Der „Mara-Cassens-Preis für den ersten Roman“ 2006 geht an Matthias Göritz für sein Buch "Der kurze Traum des Jakob Voss" (Berlin Verlag)

Für sein Romandebüt Der kurze Traum des Jakob Voss (Berlin Verlag) erhielt der Lyriker Matthias Göritz den mit 10.000 Euro dotierten „Mara-Cassens-Preis für den ersten Roman“ des Hamburger Literaturhauses. Der nach seiner Stifterin benannte Preis ist seit 1970 der bundesweit höchstdotierte Literaturpreis für einen deutschsprachigen Romanerstling und der einzige Literaturpreis, der von einer Leserjury vergeben wird. Die Hamburger Stifterin Mara Cassens möchte mit ihrem Preis jungen Autoren und Autorinnen ermöglichen, „sich für eine gewisse Zeit ganz dem Schreiben zu widmen“. Zu den Preisträgern der letzten Jahre gehörten u.a. Zsuzsa Bánk (2002), Erwin Koch (2003) und Terézia Mora (2004).

Die Jury besteht ausschließlich aus Mitgliedern des Literaturhaus Hamburg e.V., die sich in ihrer Freizeit engagiert mit den eingereichten Romanen auseinander setzen. Genau 9.262 Buchseiten hatte die 15-köpfige Jury unter dem Vorsitz des Berliner Autors Joachim Helfer in 2005 zu bewältigen, denn 25 Verlage aus dem deutschsprachigen Raum hatten 33 Debütromane für den Preis eingereicht.

In Der kurze Traum des Jakob Voss erzählt Matthias Göritz mit kühler Welthaltigkeit und schnörkellosem Realismus vom Erwachsenwerden des jungen Nicholas Voss, Sohn eines Geflügelzuchtbesitzers und gescheiterten Bürgermeisters in der norddeutschen Provinz. Auf den ersten Seiten des sprachlich prägnanten Romans rast Nicki auf seinem defekten Fahrrad einen Abhang in Richtung einer stark befahrenen Bundesstraße hinab – metaphorisch steht diese Talfahrt für das Scheitern einer ganzen Generation. Göritz durchbricht die melancholische Adoleszenz-Geschichte, indem er die Ereignisse um Vater und Sohn Voss in ein größeres Ganzes einordnet und so ein desillusionierendes Zeitpanorama der achtziger Jahre in der Bundesrepublik skizziert, wo die Figuren ohnmächtig dem ökonomischen Erfolgszwang ausgeliefert sind.

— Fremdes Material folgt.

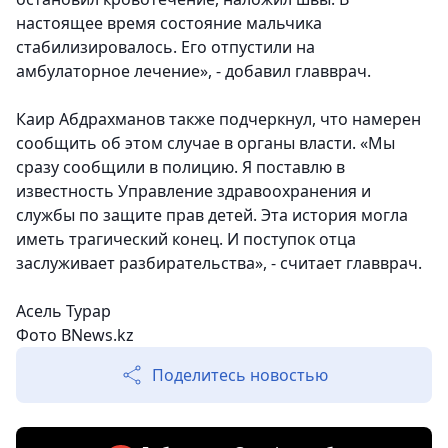
настоящее время состояние мальчика
стабилизировалось. Его отпустили на
амбулаторное лечение», - добавил главврач.
Каир Абдрахманов также подчеркнул, что намерен
сообщить об этом случае в органы власти. «Мы
сразу сообщили в полицию. Я поставлю в
известность Управление здравоохранения и
службы по защите прав детей. Эта история могла
иметь трагический конец. И поступок отца
заслуживает разбирательства», - считает главврач.
Асель Турар
Фото BNews.kz
Поделитесь новостью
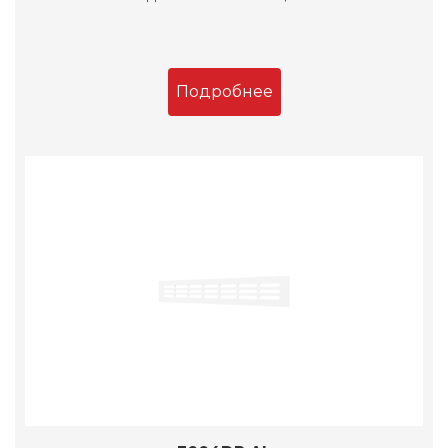
Подробнее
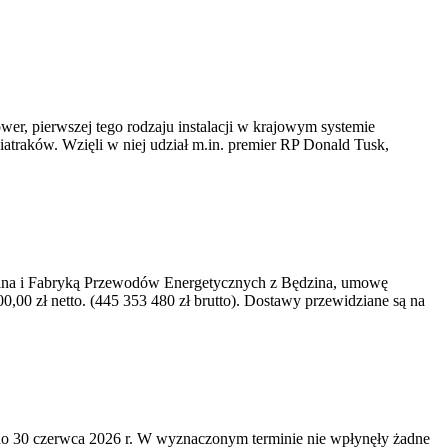
er, pierwszej tego rodzaju instalacji w krajowym systemie
iatraków. Wzięli w niej udział m.in. premier RP Donald Tusk,
kawina i Fabryką Przewodów Energetycznych z Będzina, umowę
0 zł netto. (445 353 480 zł brutto). Dostawy przewidziane są na
o 30 czerwca 2026 r. W wyznaczonym terminie nie wpłynęły żadne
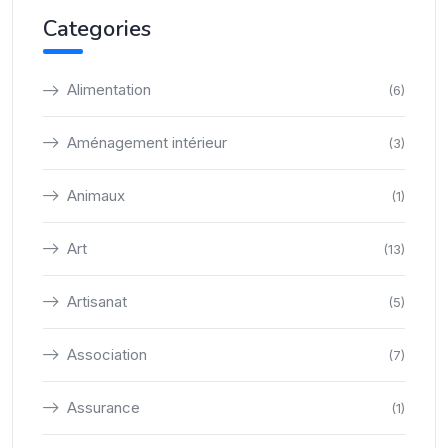
Categories
Alimentation
(6)
Aménagement intérieur
(3)
Animaux
(1)
Art
(13)
Artisanat
(5)
Association
(7)
Assurance
(1)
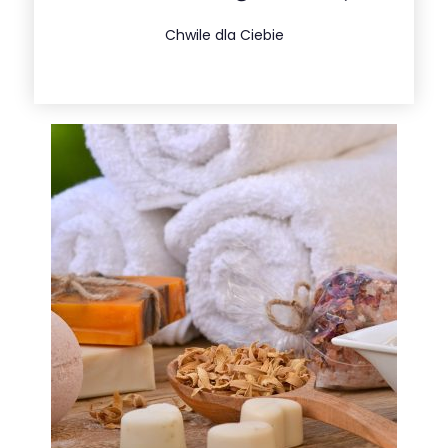
Więcej
Chwile dla Ciebie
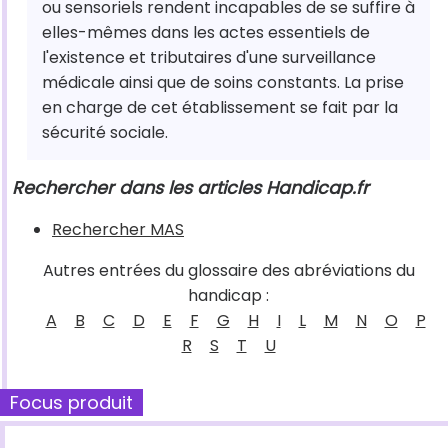
ou sensoriels rendent incapables de se suffire à
elles-mêmes dans les actes essentiels de
l'existence et tributaires d'une surveillance
médicale ainsi que de soins constants. La prise
en charge de cet établissement se fait par la
sécurité sociale.
Rechercher dans les articles Handicap.fr
Rechercher MAS
Autres entrées du glossaire des abréviations du
handicap :
A
B
C
D
E
F
G
H
I
L
M
N
O
P
R
S
T
U
Focus produit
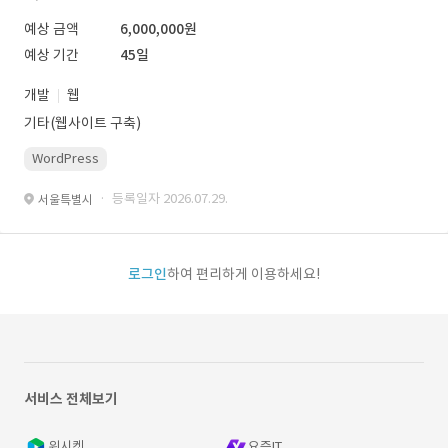
예상 금액
6,000,000원
예상 기간
45일
개발
웹
기타(웹사이트 구축)
WordPress
· 등록일자 2026.07.29.
서울특별시
로그인
하여 편리하게 이용하세요!
서비스 전체보기
위시켓
요즘IT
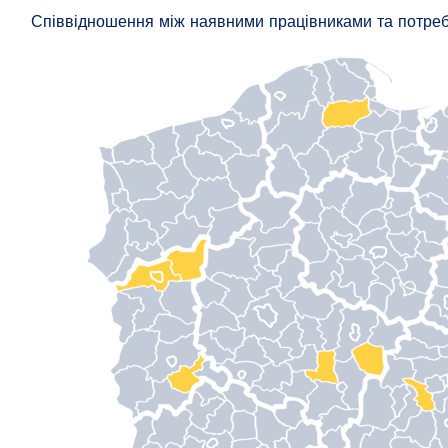
Співвідношення між наявними працівниками та потре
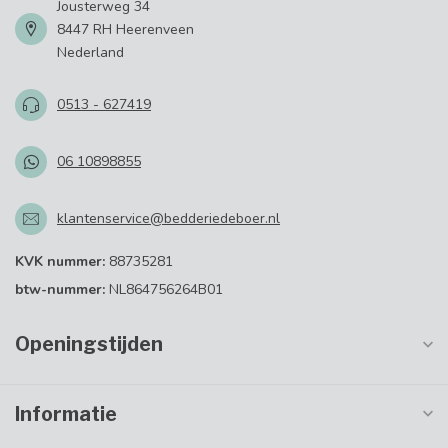
Jousterweg 34
8447 RH Heerenveen
Nederland
0513 - 627419
06 10898855
klantenservice@bedderiedeboer.nl
KVK nummer:
88735281
btw-nummer:
NL864756264B01
Openingstijden
Informatie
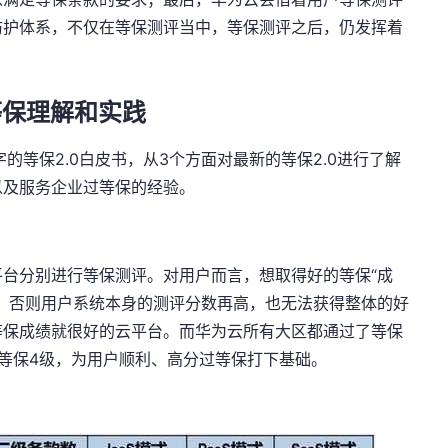
防护体系，不仅在等保测评当中，等保测评之后，仍发挥着
等保理解和实践
的等保2.0白皮书，从3个方面对最新的等保2.0进行了解
以及服务企业过等保的经验。
台分别进行等保测评。对用户而言，想取得好的等保“成
，否则用户系统本身的测评分数再高，也无法获得整体的好
等保成绩就很好的云平台。而华为云所有大区都通过了等保
等保4级，为用户顺利、高分过等保打下基础。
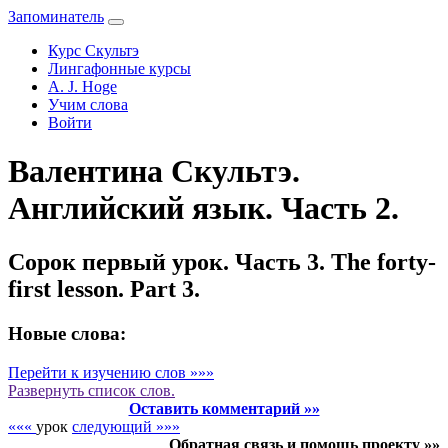
Запоминатель
Курс Скультэ
Лингафонные курсы
A. J. Hoge
Учим слова
Войти
Валентина Скультэ.
Английский язык. Часть 2.
Сорок первый урок. Часть 3. The forty-
first lesson. Part 3.
Новые слова:
Перейти к изучению слов »»»
Развернуть
список слов.
Оставить комментарий »»
«««
урок
следующий »»»
Обратная связь и помощь проекту »»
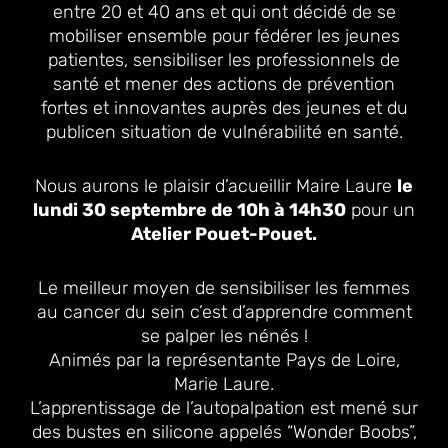
entre 20 et 40 ans et qui ont décidé de se
mobiliser ensemble pour fédérer les jeunes
patientes, sensibiliser les professionnels de
santé et mener des actions de prévention
fortes et innovantes auprès des jeunes et du
publicen situation de vulnérabilité en santé.
Nous aurons le plaisir d’acueillir Maire Laure
le
lundi 30 septembre de 10h à 14h30
pour un
Atelier Pouet-Pouet.
Le meilleur moyen de sensibiliser les femmes
au cancer du sein c’est d’apprendre comment
se palper les nénés !
Animés par la représentante Pays de Loire,
Marie Laure.
L’apprentissage de l’autopalpation est mené sur
des bustes en silicone appelés “Wonder Boobs”,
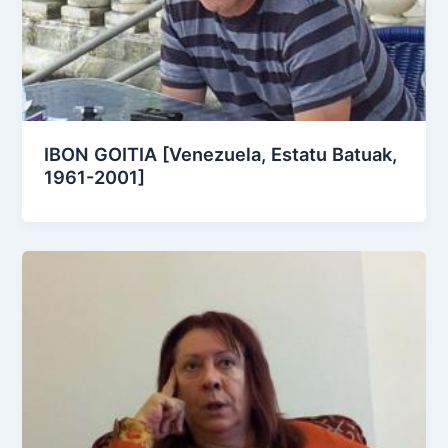
IBON GOITIA [Venezuela, Estatu Batuak,
1961-2001]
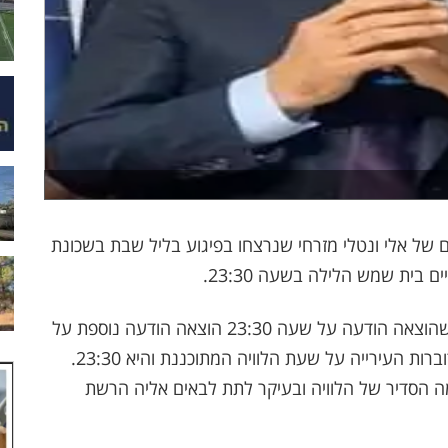
 של אלי ונטלי מזרחי שנרצחו בפיגוע בליל שבת בשכונת
 בית שמש הלילה בשעה 23:30.
בלבול מסויים חל בהודעות על שעת הלוויה, אחרי שהוצאה הודעה על שעה 23:30 הוצאה הודעה נוספת על
שינוי. בשעה האחרונה שוב חזרה ההודעה מבית דוברות העירייה על שעת הלוויה המתוכננת והיא 23:30.
מה הסדיר של הלוויה ובעיקר לתת לבאים אליה הרשת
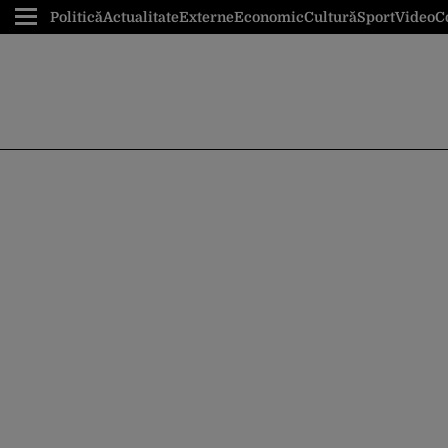
Politică
Actualitate
Externe
Economic
Cultură
Sport
Video
C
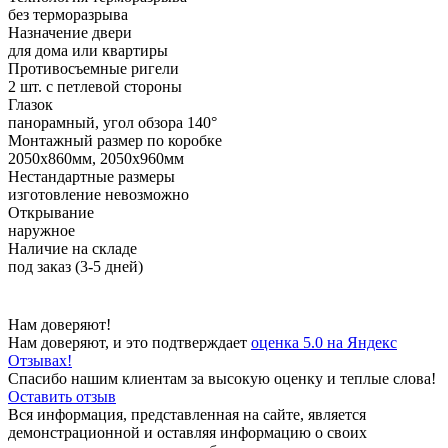
без терморазрыва
Назначение двери
для дома или квартиры
Противосъемные ригели
2 шт. с петлевой стороны
Глазок
панорамный, угол обзора 140°
Монтажный размер по коробке
2050х860мм, 2050х960мм
Нестандартные размеры
изготовление невозможно
Открывание
наружное
Наличие на складе
под заказ (3-5 дней)
Нам доверяют!
Нам доверяют, и это подтверждает
оценка 5.0 на Яндекс
Отзывах!
Спасибо нашим клиентам за высокую оценку и теплые слова!
Оставить отзыв
Вся информация, представленная на сайте, является
демонстрационной и оставляя информацию о своих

Die Jury begründete ihre Entscheidung so: „Zeitgenossenschaft, die nie auch nur in die Nähe der provinziellen Untiefen gängiger Generationsnostalgie gerät; Welthaltigkeit, deren Horizont nicht an der Kinderzimmertür endet, sondern soziale Wirklichkeit und Utopie, Wirtschaft, Geschichte und Politik mit umfasst – und dies in einem Roman, der eine Kindheit im Schleswig-Holstein der achtziger Jahre erzählt: Diese glänzende literarische Leistung gelingt Matthias Göritz in seinem Roman Der kurze Traum des Jakob Voss.' In eindrücklichen Szenen voller plastischer Figuren versetzt er den Leser in die schöne neue Welt der Geflügelzucht – und zugleich in die archaische Struktur einer Vater-Sohn Beziehung, in der erst das Scheitern des Vaters dem Sohn den Weg ins Leben eröffnet.“

Matthias Göritz wurde 1969 in Hamburg geborgen und lebt in Frankfurt/Main. Er hat Literaturwissenschaft und Philosophie studiert und lange in Moskau, Paris und Chicago gelebt. Er hat bislang vor allem Lyrik veröffentlicht, u.a. in „manuskripte“ und anderen Zeitschriften. 2001 erschien sein Gedichtband „Loops“. Für den Anfang seines ersten Romans „Der kurze Traum des Jakob Voss“ erhielt er den Hamburger Literaturförderpreis.

Die feierliche Verleihung des Mara-Cassens-Preises fand am 10. Januar 2006 im Literaturhaus Hamburg statt. Der Preisträger, die Stifterin, der Juryvorsitzende sowie die Hamburger Kultursenatorin waren anwesend.

Der kurze Traum des Jakob Voss von Matthias Göritz ist im Berlin Verlag erschienen.